O meu país não é do orgulhosamente só. Não sei o que seja amar a pátria. Sei que amar Portugal é voltar do mundo e descer ao Alentejo, com o prazer de poder estar ali porque se quer. Amar Portugal é estar em Portugal porque se quer. Poder estar em Portugal apesar de o governo nos mandar embora. Contrariar quem nos manda embora como se fosse senhor da casa.

Eu gostava de dizer ao actual Presidente da República, aqui representado hoje, que este país não é seu, nem do governo do seu partido. É do arquitecto Álvaro Siza, do cientista Sobrinho Simões, do ensaísta Eugénio Lisboa, de todas as vozes que me foram chegando, ao longo destes anos no Brasil, dando conta do pesadelo que o governo de Portugal se tornou: Siza dizendo que há a sensação de viver de novo em ditadura, Sobrinho Simões dizendo que este governo rebentou com tudo o que fora construído na investigação, Eugénio Lisboa, aos 82 anos, falando da 'total anestesia das antenas sociais ou simplesmente humanas, que caracterizam aqueles grandes políticos e estadistas que a História não confina a míseras notas de pé de página'. (...)

Os actuais governantes podem achar que o trabalho deles não é ouvir isto, mas o trabalho deles não é outro se não ouvir isto. Foi para ouvir isto, o que as pessoas têm a dizer, que foram eleitos, embora não por mim.
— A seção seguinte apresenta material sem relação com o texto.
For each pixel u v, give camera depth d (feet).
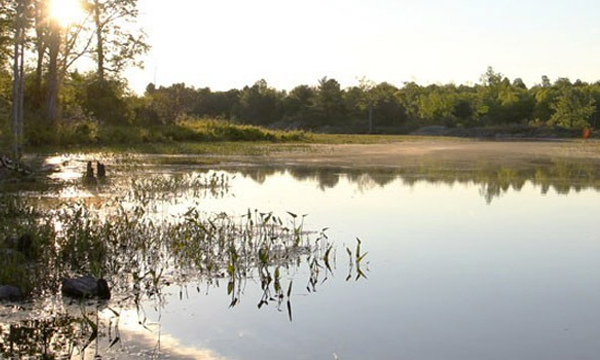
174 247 33.40
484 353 20.12
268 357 19.51
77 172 73.36
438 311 24.27
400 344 20.81
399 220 44.93
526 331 22.15
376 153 131.75
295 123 394.73
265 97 419.54
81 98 156.76
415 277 29.30
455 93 448.65
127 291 26.25
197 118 192.13
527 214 48.39
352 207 50.80
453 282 28.48
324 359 19.47
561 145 195.72
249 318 23.18
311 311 24.12
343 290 27.02
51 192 55.42
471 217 46.68
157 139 141.28
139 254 32.45
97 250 31.37
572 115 345.72
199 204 50.88
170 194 56.34
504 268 31.22
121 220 37.40
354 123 388.57
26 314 23.00
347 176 77.66
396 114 388.98
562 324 22.93
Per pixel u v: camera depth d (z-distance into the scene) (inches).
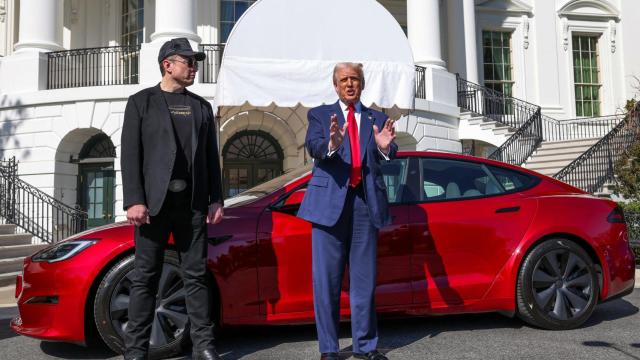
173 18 505.0
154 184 125.6
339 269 134.1
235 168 595.5
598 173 510.3
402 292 157.9
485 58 788.0
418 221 161.8
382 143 127.6
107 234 148.4
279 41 317.7
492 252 164.7
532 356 140.6
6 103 521.7
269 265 151.4
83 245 146.3
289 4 320.8
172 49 134.3
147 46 501.0
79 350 158.9
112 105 504.4
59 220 509.7
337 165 131.7
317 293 133.0
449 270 161.9
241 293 149.3
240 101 308.7
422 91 592.7
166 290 146.7
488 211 167.3
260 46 314.0
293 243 153.2
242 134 595.2
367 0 337.1
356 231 134.3
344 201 130.6
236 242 150.4
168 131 128.7
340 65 136.9
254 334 171.5
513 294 164.7
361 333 134.5
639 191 459.8
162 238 130.4
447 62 745.6
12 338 178.1
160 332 144.6
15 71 524.7
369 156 132.6
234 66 309.0
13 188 440.1
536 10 804.0
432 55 605.6
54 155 512.7
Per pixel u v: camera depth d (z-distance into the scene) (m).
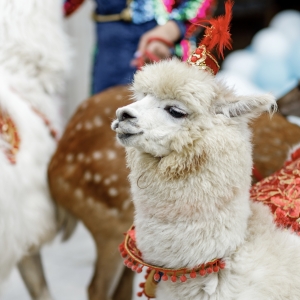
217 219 2.09
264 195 2.42
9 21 3.55
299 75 6.79
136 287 4.30
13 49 3.58
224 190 2.07
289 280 2.07
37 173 3.43
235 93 2.19
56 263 5.06
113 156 3.41
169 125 2.07
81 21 7.25
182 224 2.10
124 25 4.36
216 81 2.15
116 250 3.45
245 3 9.25
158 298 2.31
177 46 4.02
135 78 2.16
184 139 2.06
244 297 2.07
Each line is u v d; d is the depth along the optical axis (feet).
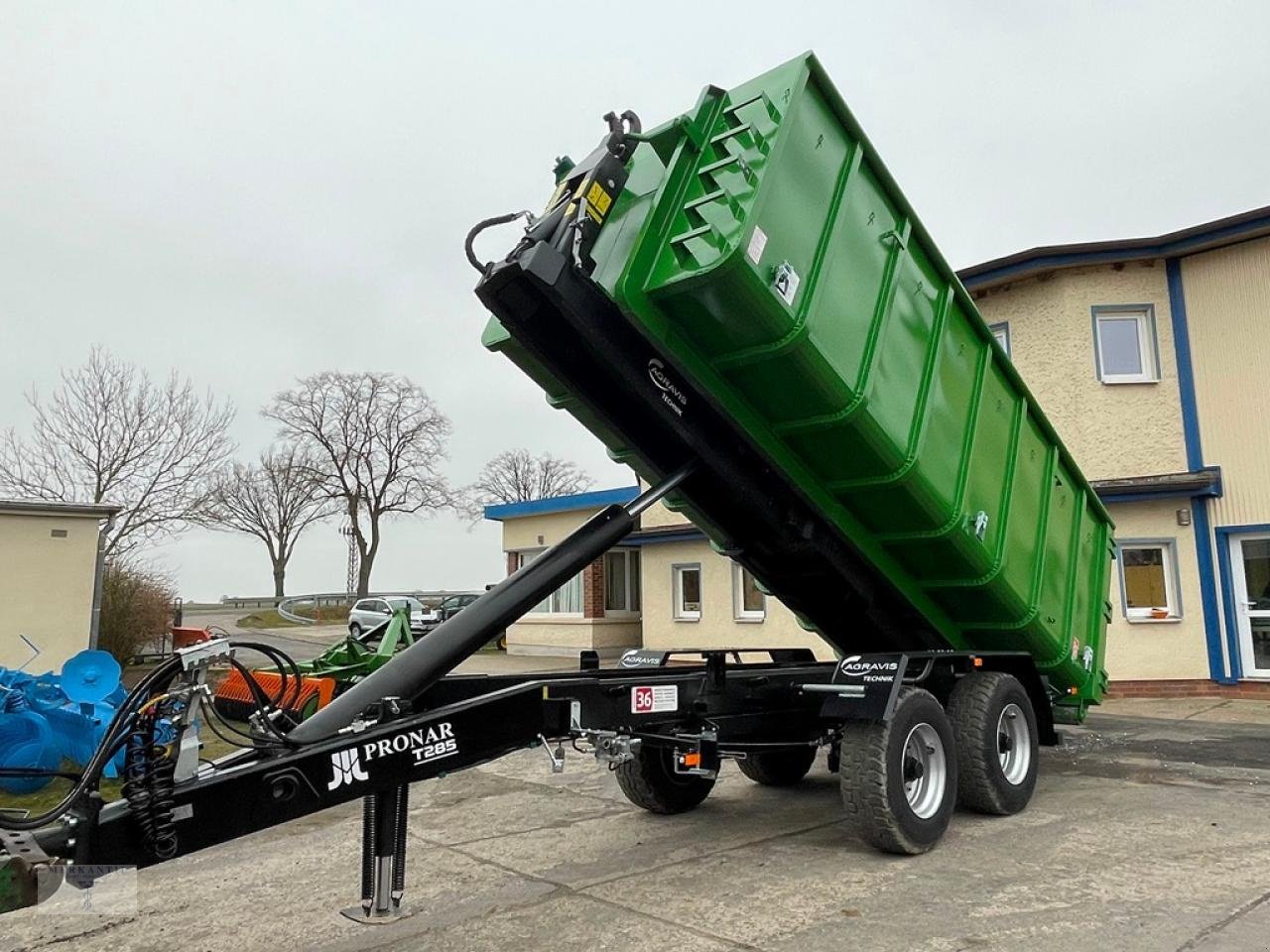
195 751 11.37
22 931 15.78
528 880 17.80
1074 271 50.11
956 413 20.90
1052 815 21.71
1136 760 29.07
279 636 116.88
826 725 22.95
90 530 57.82
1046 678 26.08
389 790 13.17
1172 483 45.27
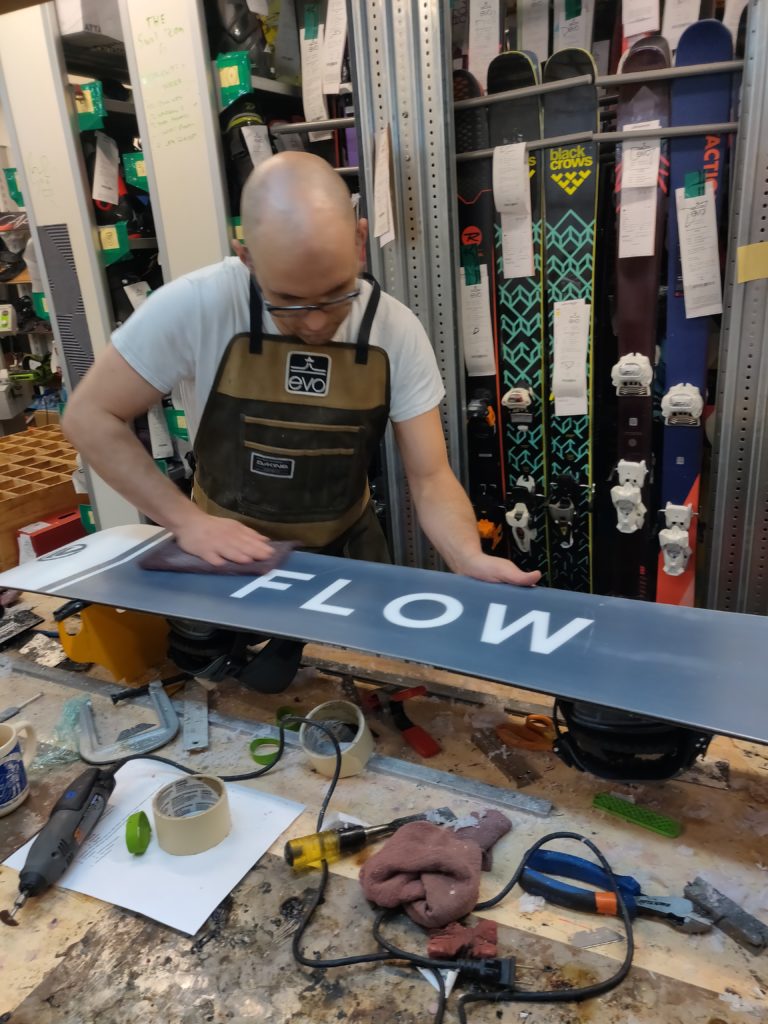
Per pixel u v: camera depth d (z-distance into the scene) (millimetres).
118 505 2686
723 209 1816
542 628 947
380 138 1829
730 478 1802
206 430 1253
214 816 901
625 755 924
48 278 2596
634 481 2008
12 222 3637
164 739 1137
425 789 999
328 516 1322
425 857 822
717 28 1646
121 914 829
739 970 723
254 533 1250
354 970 744
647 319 1894
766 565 1830
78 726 1192
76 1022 710
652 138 1752
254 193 923
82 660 1334
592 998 701
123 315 2586
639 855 873
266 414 1205
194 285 1128
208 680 1266
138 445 1217
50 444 3590
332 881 857
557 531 2137
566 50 1775
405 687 1250
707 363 1898
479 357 2098
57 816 929
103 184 2383
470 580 1110
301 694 1269
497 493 2223
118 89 2594
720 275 1849
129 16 2115
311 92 2232
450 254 1895
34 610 1637
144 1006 721
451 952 746
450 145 1819
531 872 836
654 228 1807
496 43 1987
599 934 771
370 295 1160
Cargo público não é prémio, é compromisso.

 Portugal talvez não viva 100 anos, talvez o planeta não viva 100 anos, tudo corre para acabar, sabemos. Mas enquanto isso estamos vivos, não somos sobreviventes. (...)"

3 comments:

alexandra g. said...

m-a-r-a-v-i-l-h-o-s-a

(de onde se conclui, uma vez mais, que a melhor política que se faz - não será característica exclusiva do rectângulo, não é - não tem origem nos partidos, mas nas pessoas inteiras, vivas, deixando viver)

João Lisboa said...

Perigosamente verdade.

Anonymous said...

Temos os políticos que merecemos. Afinal, vivemos numa democracia, certo?